Where it actually comes from, I'm not sure I know.
Brett says
Awesome.
In all seriousness, though, I'd be okay with a super-high/confiscatory estate tax on all estates above, say, $5 million. Not only might it encourage people to donate their wealth to causes, but if you can't make it on $7 million of inherited wealth, you just aren't going to be rich short of free-loading off of a trust your whole life.
snideissue says
Let me add that Ryan should immediately sign on to an increase in the minimum wage, which would lift 900,000 people out of poverty, and an enhanced EITC to assure that anyone who works full time is above the poverty threshold. And how about a jobs program to fix our crumbling infrastructure to provide work for the 500,000 the CBO fears might lose their jobs if the minimum wage goes up? What could possibly be wrong with that? Since allowing millionaires and billionaires to keep their money makes them work harder, why not apply the same logic to the poor? Instead of punishing the poor for working at low-wage, dangerous jobs, reward them for it.
paul says
Taxing all transfers to offspring during life at the parent’s marginal rate would be good as well. So much for saving for your kids’ education…
CharlesWT says
Say, for an example, I own a thousand acres of forest. If I can't conserve it by passing it on to my heirs, I might as well clear-cut it and enjoy the money while I'm alive.

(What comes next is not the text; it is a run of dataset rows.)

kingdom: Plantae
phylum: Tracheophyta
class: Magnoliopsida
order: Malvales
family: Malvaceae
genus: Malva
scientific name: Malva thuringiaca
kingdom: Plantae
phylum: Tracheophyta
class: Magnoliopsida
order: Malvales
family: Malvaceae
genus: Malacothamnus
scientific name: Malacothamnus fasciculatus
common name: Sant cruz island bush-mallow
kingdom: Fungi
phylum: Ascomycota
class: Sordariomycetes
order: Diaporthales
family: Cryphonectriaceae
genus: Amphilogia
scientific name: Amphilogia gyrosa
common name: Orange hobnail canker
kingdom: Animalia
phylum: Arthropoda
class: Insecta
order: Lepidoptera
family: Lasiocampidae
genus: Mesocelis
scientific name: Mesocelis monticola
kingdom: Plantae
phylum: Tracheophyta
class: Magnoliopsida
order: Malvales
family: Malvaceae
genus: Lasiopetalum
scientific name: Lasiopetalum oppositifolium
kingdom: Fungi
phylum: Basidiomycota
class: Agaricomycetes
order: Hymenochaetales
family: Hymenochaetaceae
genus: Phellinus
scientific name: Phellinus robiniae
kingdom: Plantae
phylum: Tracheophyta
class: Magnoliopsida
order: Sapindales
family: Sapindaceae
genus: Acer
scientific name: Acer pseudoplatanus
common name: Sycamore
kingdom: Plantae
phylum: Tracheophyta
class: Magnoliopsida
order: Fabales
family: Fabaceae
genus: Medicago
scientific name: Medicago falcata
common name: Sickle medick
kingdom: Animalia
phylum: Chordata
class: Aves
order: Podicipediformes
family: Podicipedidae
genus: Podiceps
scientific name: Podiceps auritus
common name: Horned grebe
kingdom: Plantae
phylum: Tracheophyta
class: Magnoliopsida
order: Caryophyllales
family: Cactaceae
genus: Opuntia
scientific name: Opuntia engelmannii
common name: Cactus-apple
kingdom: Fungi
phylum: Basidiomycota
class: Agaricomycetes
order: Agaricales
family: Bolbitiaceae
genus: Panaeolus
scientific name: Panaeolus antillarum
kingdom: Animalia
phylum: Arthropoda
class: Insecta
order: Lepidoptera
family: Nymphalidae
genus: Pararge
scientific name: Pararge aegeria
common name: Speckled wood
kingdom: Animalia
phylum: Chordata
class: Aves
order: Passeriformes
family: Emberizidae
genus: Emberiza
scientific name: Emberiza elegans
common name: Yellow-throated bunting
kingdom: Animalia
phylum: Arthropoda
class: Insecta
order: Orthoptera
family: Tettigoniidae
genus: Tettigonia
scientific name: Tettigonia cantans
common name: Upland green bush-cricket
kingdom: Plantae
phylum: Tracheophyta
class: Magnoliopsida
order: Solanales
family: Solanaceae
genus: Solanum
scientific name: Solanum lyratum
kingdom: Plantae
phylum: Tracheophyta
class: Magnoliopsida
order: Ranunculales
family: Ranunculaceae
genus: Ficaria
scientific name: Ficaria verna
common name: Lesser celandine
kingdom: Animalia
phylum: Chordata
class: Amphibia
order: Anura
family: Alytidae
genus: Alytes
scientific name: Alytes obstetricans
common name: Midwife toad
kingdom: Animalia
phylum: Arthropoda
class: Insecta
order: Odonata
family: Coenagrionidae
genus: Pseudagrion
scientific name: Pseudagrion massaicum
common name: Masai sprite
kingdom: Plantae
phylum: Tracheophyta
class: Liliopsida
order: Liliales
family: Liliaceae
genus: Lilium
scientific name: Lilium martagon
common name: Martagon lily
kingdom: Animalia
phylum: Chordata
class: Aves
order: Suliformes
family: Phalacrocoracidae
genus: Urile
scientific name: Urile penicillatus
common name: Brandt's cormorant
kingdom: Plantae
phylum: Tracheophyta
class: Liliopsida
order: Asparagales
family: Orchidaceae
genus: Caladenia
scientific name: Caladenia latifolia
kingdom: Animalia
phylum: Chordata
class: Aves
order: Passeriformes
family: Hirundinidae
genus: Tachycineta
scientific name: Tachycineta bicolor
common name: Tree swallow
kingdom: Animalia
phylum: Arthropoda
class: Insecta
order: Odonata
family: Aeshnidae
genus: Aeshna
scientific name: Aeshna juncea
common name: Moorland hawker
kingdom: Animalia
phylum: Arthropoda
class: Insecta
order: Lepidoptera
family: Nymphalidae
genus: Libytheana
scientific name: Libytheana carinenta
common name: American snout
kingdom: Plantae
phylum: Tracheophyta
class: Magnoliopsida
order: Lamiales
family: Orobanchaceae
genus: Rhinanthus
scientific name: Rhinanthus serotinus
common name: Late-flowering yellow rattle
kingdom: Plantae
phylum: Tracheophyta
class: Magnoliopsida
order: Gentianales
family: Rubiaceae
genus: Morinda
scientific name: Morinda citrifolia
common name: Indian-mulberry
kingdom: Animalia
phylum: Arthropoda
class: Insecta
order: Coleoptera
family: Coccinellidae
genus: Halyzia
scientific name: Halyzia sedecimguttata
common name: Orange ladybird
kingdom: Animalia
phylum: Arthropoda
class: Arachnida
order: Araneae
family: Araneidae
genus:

Or sell it to someone else who may have little reason to conserve it.
RonGibson says
Bet you could create a forest preserve as some kind of charitable trust.
JamesWimberley says
That's one reason why nobody - not even the Left Front French presidential candidate Jean-Luc Mélenchon, whose platform included a 100% income tax rate over €360,000 a year - actually proposes a 100% estate tax.
RonGibson says
This really ought to be on the table. A successful person ought to be able to live in comfort, get her children through college without a penny of debt, help them out with gifts that ensure that they can do anything (but can't do nothing), and dispense whatever she's unable to spend toward whatever charitable legacy suits her. That's a pretty great deal. There's no reason, though, that she ought to be able to ensure that her great-great-grandchildren never have to work a day in their lives. That's an aristocracy, in practice if not in name, and it's toxic.
Nonprofiteer says
As Timothy Egan points out in today's NYTimes, Paul Ryan's ancestors fled Ireland to escape the consequences of precisely his attitudes about how assistance to the starving fosters dependency: that was the precise rhetoric of the English during the potato famine. And Happy St. Pat's to all.
Ralph says
MK wrote: That’s why I’m proud to support Ryan’s call for a 100% estate tax.
I did not find that language in the article. Is this snark?